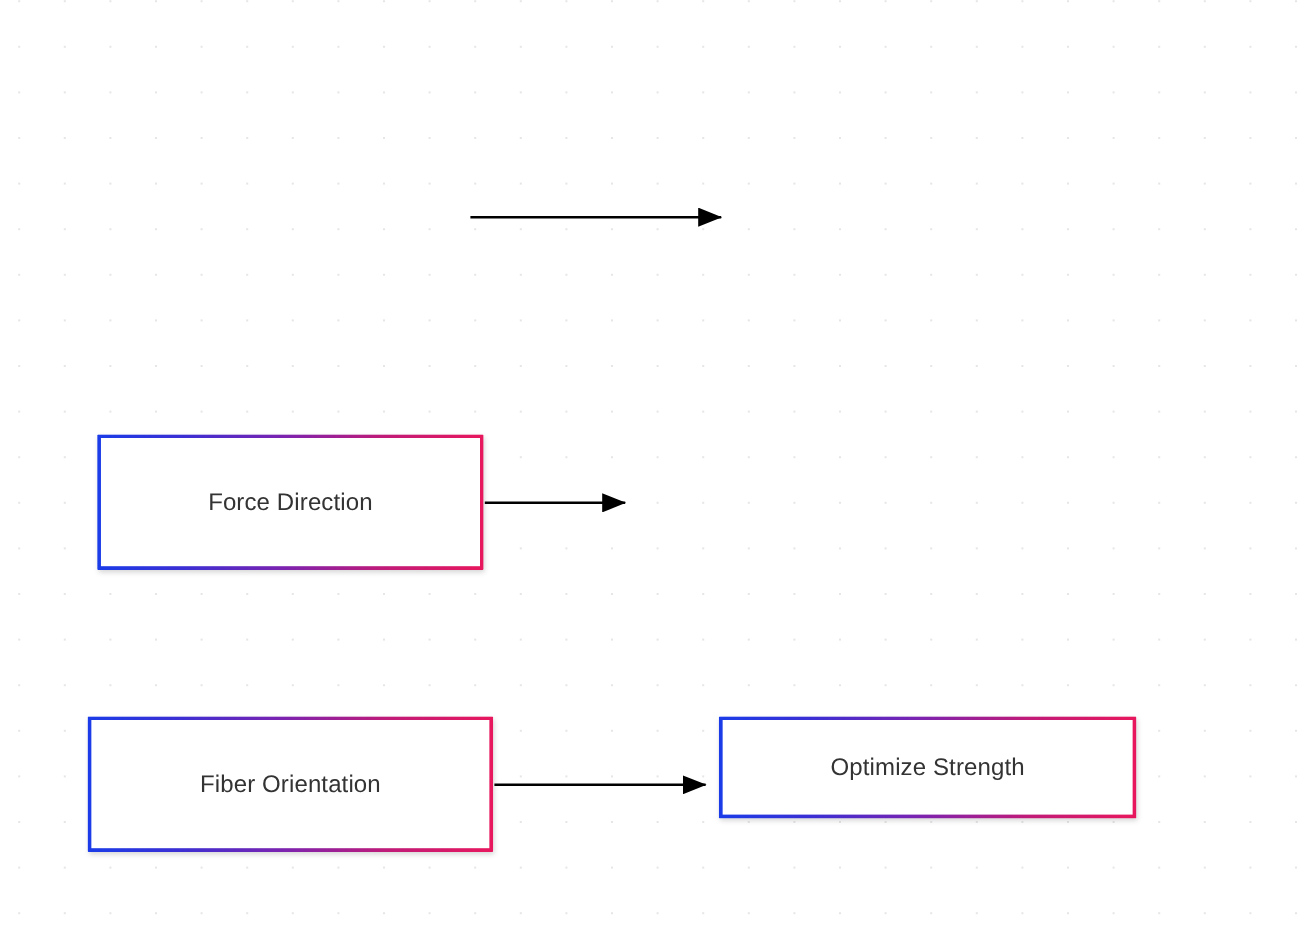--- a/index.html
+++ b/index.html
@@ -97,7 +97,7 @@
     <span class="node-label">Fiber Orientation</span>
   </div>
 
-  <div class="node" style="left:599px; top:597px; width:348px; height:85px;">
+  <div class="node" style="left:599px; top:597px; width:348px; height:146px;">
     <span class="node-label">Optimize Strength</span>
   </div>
_____
TASK DESCRIPTION
Go through the entries above and report each line with the string "label" in it.

ANSWER SECTION
     <span class="node-label">Fiber Orientation</span>
     <span class="node-label">Optimize Strength</span>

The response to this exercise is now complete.